Start of Block

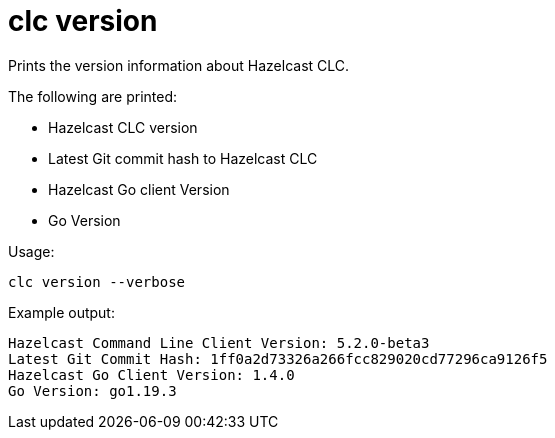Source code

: = clc version
:description: Prints the version information about Hazelcast CLC.

{description}

The following are printed:

* Hazelcast CLC version
* Latest Git commit hash to Hazelcast CLC
* Hazelcast Go client Version
* Go Version

Usage:

[source,bash]
----
clc version --verbose
----

Example output:

[source,bash]
----
Hazelcast Command Line Client Version: 5.2.0-beta3
Latest Git Commit Hash: 1ff0a2d73326a266fcc829020cd77296ca9126f5
Hazelcast Go Client Version: 1.4.0
Go Version: go1.19.3
----
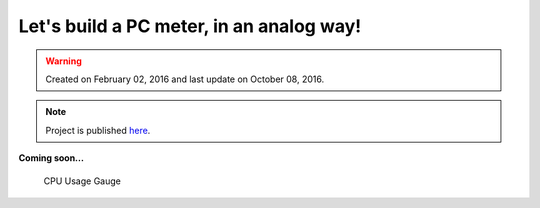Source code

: Let's build a PC meter, in an analog way!
=========================================

.. warning::
	Created on February 02, 2016 and last update on October 08, 2016.

.. note::
	Project is published `here <http://www.alperyazar.com/r/aPCmeter>`__.


**Coming soon...**

.. figure:: /images/blog/20160202/pcmeter_ayazar.jpg
   :alt: CPU Usage Gauge
   
   CPU Usage Gauge
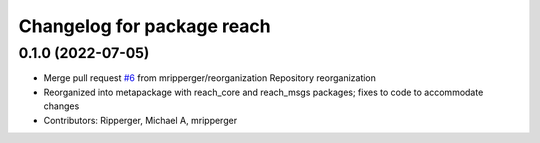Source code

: ^^^^^^^^^^^^^^^^^^^^^^^^^^^
Changelog for package reach
^^^^^^^^^^^^^^^^^^^^^^^^^^^

0.1.0 (2022-07-05)
------------------
* Merge pull request `#6 <https://github.com/marip8/reach/issues/6>`_ from mripperger/reorganization
  Repository reorganization
* Reorganized into metapackage with reach_core and reach_msgs packages; fixes to code to accommodate changes
* Contributors: Ripperger, Michael A, mripperger
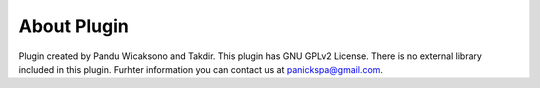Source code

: =====================
About Plugin
=====================

Plugin created by Pandu Wicaksono and Takdir. This plugin has GNU GPLv2 License. There is no external library included in this plugin. Furhter information you can contact us at panickspa@gmail.com.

End of Block

Copy every record exactly as written, leaving out the pictures.

Source code

: = clc version
:description: Prints the version information about Hazelcast CLC.

{description}

The following are printed:

* Hazelcast CLC version
* Latest Git commit hash to Hazelcast CLC
* Hazelcast Go client Version
* Go Version

Usage:

[source,bash]
----
clc version --verbose
----

Example output:

[source,bash]
----
Hazelcast Command Line Client Version: 5.2.0-beta3
Latest Git Commit Hash: 1ff0a2d73326a266fcc829020cd77296ca9126f5
Hazelcast Go Client Version: 1.4.0
Go Version: go1.19.3
----
Source code

: Let's build a PC meter, in an analog way!
=========================================

.. warning::
	Created on February 02, 2016 and last update on October 08, 2016.

.. note::
	Project is published `here <http://www.alperyazar.com/r/aPCmeter>`__.


**Coming soon...**

.. figure:: /images/blog/20160202/pcmeter_ayazar.jpg
   :alt: CPU Usage Gauge
   
   CPU Usage Gauge
Source code

: ^^^^^^^^^^^^^^^^^^^^^^^^^^^
Changelog for package reach
^^^^^^^^^^^^^^^^^^^^^^^^^^^

0.1.0 (2022-07-05)
------------------
* Merge pull request `#6 <https://github.com/marip8/reach/issues/6>`_ from mripperger/reorganization
  Repository reorganization
* Reorganized into metapackage with reach_core and reach_msgs packages; fixes to code to accommodate changes
* Contributors: Ripperger, Michael A, mripperger
Source code

: =====================
About Plugin
=====================

Plugin created by Pandu Wicaksono and Takdir. This plugin has GNU GPLv2 License. There is no external library included in this plugin. Furhter information you can contact us at panickspa@gmail.com.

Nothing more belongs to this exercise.